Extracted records
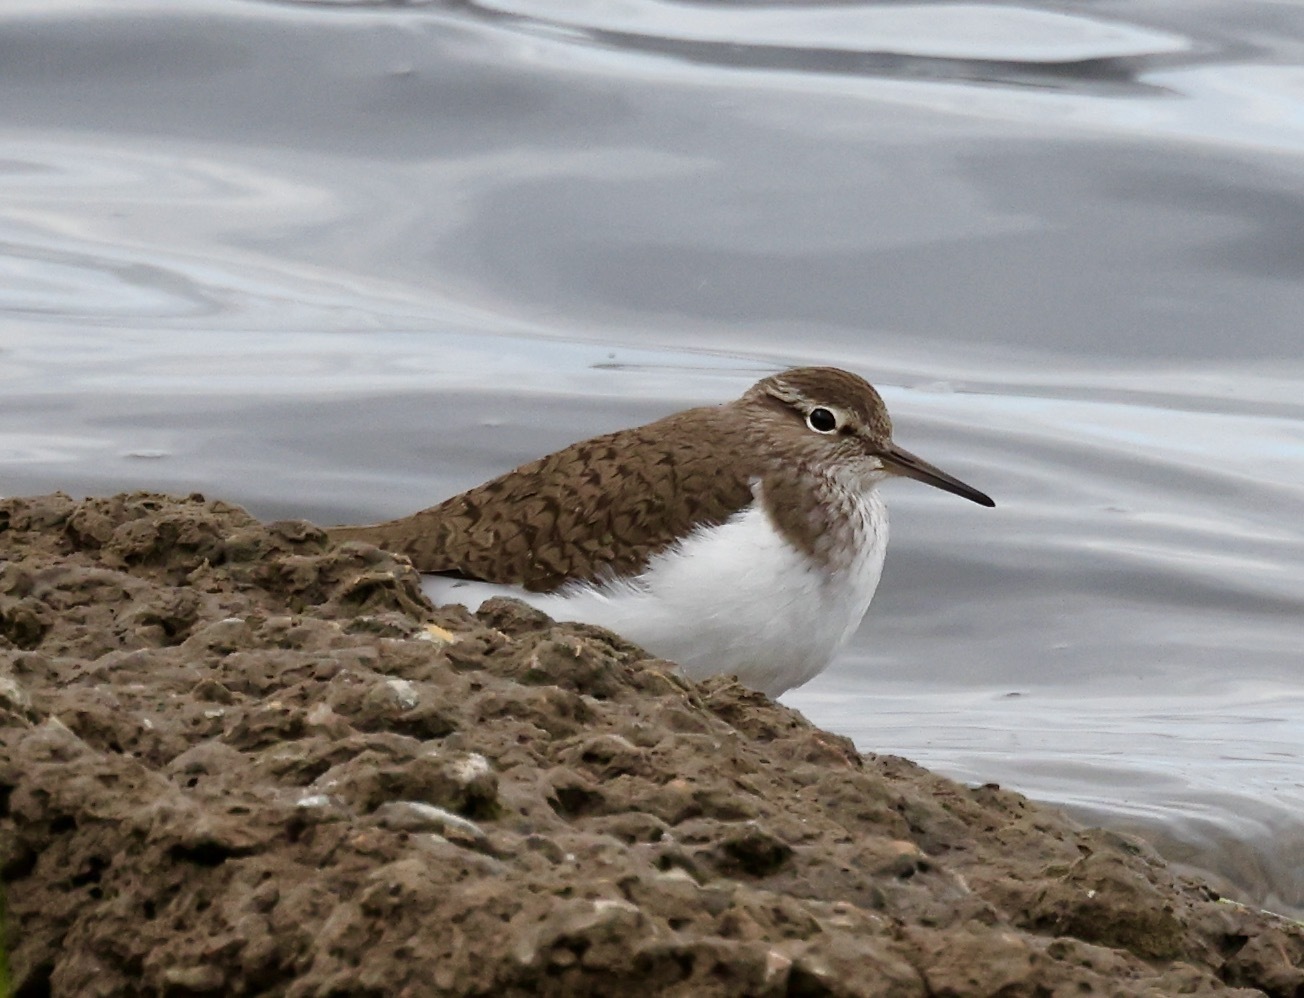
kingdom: Animalia
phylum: Chordata
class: Aves
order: Charadriiformes
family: Scolopacidae
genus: Actitis
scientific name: Actitis hypoleucos
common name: Common sandpiper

_REQUIREMENTS_
Write out every line of the data above word for word, leaving out the pictures.

_WRITTEN SOLUTION_
kingdom: Animalia
phylum: Chordata
class: Aves
order: Charadriiformes
family: Scolopacidae
genus: Actitis
scientific name: Actitis hypoleucos
common name: Common sandpiper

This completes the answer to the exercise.